Rewrite the lines of the records below, changing every "Newsletter" to "Rundbrief" and leaving everything else as it stands.

> Data supplied

◆ ◆ ◆ ◆

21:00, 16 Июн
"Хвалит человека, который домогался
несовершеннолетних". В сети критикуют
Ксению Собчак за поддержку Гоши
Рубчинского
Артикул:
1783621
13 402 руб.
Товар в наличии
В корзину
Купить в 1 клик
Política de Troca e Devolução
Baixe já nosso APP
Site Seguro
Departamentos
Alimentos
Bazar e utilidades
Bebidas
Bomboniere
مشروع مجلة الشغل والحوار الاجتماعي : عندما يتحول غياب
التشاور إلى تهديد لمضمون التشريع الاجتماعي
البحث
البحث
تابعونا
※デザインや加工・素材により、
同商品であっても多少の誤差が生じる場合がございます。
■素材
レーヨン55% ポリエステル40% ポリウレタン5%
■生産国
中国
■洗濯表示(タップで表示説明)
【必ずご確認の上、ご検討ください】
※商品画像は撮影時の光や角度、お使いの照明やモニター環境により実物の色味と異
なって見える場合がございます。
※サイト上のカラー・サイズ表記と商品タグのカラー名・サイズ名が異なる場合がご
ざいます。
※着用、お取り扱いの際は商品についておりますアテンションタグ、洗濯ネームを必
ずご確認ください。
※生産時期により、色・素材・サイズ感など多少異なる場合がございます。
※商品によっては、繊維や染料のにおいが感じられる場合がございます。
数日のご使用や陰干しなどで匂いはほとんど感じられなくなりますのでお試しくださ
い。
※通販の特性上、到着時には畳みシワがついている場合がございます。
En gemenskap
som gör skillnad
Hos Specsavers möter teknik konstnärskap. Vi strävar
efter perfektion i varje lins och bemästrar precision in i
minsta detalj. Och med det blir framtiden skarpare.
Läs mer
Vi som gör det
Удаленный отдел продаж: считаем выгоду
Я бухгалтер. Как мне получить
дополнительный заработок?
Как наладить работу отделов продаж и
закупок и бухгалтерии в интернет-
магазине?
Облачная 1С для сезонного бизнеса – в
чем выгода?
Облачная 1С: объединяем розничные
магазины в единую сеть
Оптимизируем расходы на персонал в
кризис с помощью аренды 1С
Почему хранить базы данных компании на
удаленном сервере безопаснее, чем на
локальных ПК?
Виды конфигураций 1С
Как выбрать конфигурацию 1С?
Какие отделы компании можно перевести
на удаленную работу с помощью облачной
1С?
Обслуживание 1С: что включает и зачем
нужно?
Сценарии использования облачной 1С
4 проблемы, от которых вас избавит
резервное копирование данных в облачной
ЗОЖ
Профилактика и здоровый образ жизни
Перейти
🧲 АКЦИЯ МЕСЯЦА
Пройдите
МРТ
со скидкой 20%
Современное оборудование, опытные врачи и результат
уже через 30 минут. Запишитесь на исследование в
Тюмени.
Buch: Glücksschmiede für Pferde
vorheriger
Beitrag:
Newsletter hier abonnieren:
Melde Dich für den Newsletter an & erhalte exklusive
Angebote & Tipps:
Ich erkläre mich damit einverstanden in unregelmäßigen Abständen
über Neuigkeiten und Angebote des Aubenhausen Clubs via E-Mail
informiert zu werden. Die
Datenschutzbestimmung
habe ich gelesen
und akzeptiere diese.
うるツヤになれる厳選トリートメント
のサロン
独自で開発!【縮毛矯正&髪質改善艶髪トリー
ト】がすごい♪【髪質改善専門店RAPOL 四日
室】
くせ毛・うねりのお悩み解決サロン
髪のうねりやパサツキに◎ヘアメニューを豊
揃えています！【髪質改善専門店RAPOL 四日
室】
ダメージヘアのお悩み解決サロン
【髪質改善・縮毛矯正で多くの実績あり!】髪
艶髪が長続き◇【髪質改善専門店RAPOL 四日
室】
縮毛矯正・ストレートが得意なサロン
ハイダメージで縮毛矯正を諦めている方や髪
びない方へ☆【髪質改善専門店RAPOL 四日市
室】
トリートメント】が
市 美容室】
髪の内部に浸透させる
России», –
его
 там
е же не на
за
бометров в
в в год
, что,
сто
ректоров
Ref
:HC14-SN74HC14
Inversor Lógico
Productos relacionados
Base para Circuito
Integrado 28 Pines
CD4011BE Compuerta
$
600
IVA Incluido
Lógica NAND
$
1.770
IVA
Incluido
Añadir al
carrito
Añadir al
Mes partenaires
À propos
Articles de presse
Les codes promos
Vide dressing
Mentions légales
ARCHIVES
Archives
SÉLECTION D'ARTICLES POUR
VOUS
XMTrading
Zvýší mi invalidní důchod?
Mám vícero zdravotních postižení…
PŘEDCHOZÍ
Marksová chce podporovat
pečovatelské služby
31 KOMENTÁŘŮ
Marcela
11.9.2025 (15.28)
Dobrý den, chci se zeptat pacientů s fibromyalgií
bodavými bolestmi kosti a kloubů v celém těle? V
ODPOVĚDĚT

◆ ◆ ◆ ◆

> Solution
21:00, 16 Июн
"Хвалит человека, который домогался
несовершеннолетних". В сети критикуют
Ксению Собчак за поддержку Гоши
Рубчинского
Артикул:
1783621
13 402 руб.
Товар в наличии
В корзину
Купить в 1 клик
Política de Troca e Devolução
Baixe já nosso APP
Site Seguro
Departamentos
Alimentos
Bazar e utilidades
Bebidas
Bomboniere
مشروع مجلة الشغل والحوار الاجتماعي : عندما يتحول غياب
التشاور إلى تهديد لمضمون التشريع الاجتماعي
البحث
البحث
تابعونا
※デザインや加工・素材により、
同商品であっても多少の誤差が生じる場合がございます。
■素材
レーヨン55% ポリエステル40% ポリウレタン5%
■生産国
中国
■洗濯表示(タップで表示説明)
【必ずご確認の上、ご検討ください】
※商品画像は撮影時の光や角度、お使いの照明やモニター環境により実物の色味と異
なって見える場合がございます。
※サイト上のカラー・サイズ表記と商品タグのカラー名・サイズ名が異なる場合がご
ざいます。
※着用、お取り扱いの際は商品についておりますアテンションタグ、洗濯ネームを必
ずご確認ください。
※生産時期により、色・素材・サイズ感など多少異なる場合がございます。
※商品によっては、繊維や染料のにおいが感じられる場合がございます。
数日のご使用や陰干しなどで匂いはほとんど感じられなくなりますのでお試しくださ
い。
※通販の特性上、到着時には畳みシワがついている場合がございます。
En gemenskap
som gör skillnad
Hos Specsavers möter teknik konstnärskap. Vi strävar
efter perfektion i varje lins och bemästrar precision in i
minsta detalj. Och med det blir framtiden skarpare.
Läs mer
Vi som gör det
Удаленный отдел продаж: считаем выгоду
Я бухгалтер. Как мне получить
дополнительный заработок?
Как наладить работу отделов продаж и
закупок и бухгалтерии в интернет-
магазине?
Облачная 1С для сезонного бизнеса – в
чем выгода?
Облачная 1С: объединяем розничные
магазины в единую сеть
Оптимизируем расходы на персонал в
кризис с помощью аренды 1С
Почему хранить базы данных компании на
удаленном сервере безопаснее, чем на
локальных ПК?
Виды конфигураций 1С
Как выбрать конфигурацию 1С?
Какие отделы компании можно перевести
на удаленную работу с помощью облачной
1С?
Обслуживание 1С: что включает и зачем
нужно?
Сценарии использования облачной 1С
4 проблемы, от которых вас избавит
резервное копирование данных в облачной
ЗОЖ
Профилактика и здоровый образ жизни
Перейти
🧲 АКЦИЯ МЕСЯЦА
Пройдите
МРТ
со скидкой 20%
Современное оборудование, опытные врачи и результат
уже через 30 минут. Запишитесь на исследование в
Тюмени.
Buch: Glücksschmiede für Pferde
vorheriger
Beitrag:
Rundbrief hier abonnieren:
Melde Dich für den Rundbrief an & erhalte exklusive
Angebote & Tipps:
Ich erkläre mich damit einverstanden in unregelmäßigen Abständen
über Neuigkeiten und Angebote des Aubenhausen Clubs via E-Mail
informiert zu werden. Die
Datenschutzbestimmung
habe ich gelesen
und akzeptiere diese.
うるツヤになれる厳選トリートメント
のサロン
独自で開発!【縮毛矯正&髪質改善艶髪トリー
ト】がすごい♪【髪質改善専門店RAPOL 四日
室】
くせ毛・うねりのお悩み解決サロン
髪のうねりやパサツキに◎ヘアメニューを豊
揃えています！【髪質改善専門店RAPOL 四日
室】
ダメージヘアのお悩み解決サロン
【髪質改善・縮毛矯正で多くの実績あり!】髪
艶髪が長続き◇【髪質改善専門店RAPOL 四日
室】
縮毛矯正・ストレートが得意なサロン
ハイダメージで縮毛矯正を諦めている方や髪
びない方へ☆【髪質改善専門店RAPOL 四日市
室】
トリートメント】が
市 美容室】
髪の内部に浸透させる
России», –
его
 там
е же не на
за
бометров в
в в год
, что,
сто
ректоров
Ref
:HC14-SN74HC14
Inversor Lógico
Productos relacionados
Base para Circuito
Integrado 28 Pines
CD4011BE Compuerta
$
600
IVA Incluido
Lógica NAND
$
1.770
IVA
Incluido
Añadir al
carrito
Añadir al
Mes partenaires
À propos
Articles de presse
Les codes promos
Vide dressing
Mentions légales
ARCHIVES
Archives
SÉLECTION D'ARTICLES POUR
VOUS
XMTrading
Zvýší mi invalidní důchod?
Mám vícero zdravotních postižení…
PŘEDCHOZÍ
Marksová chce podporovat
pečovatelské služby
31 KOMENTÁŘŮ
Marcela
11.9.2025 (15.28)
Dobrý den, chci se zeptat pacientů s fibromyalgií
bodavými bolestmi kosti a kloubů v celém těle? V
ODPOVĚDĚT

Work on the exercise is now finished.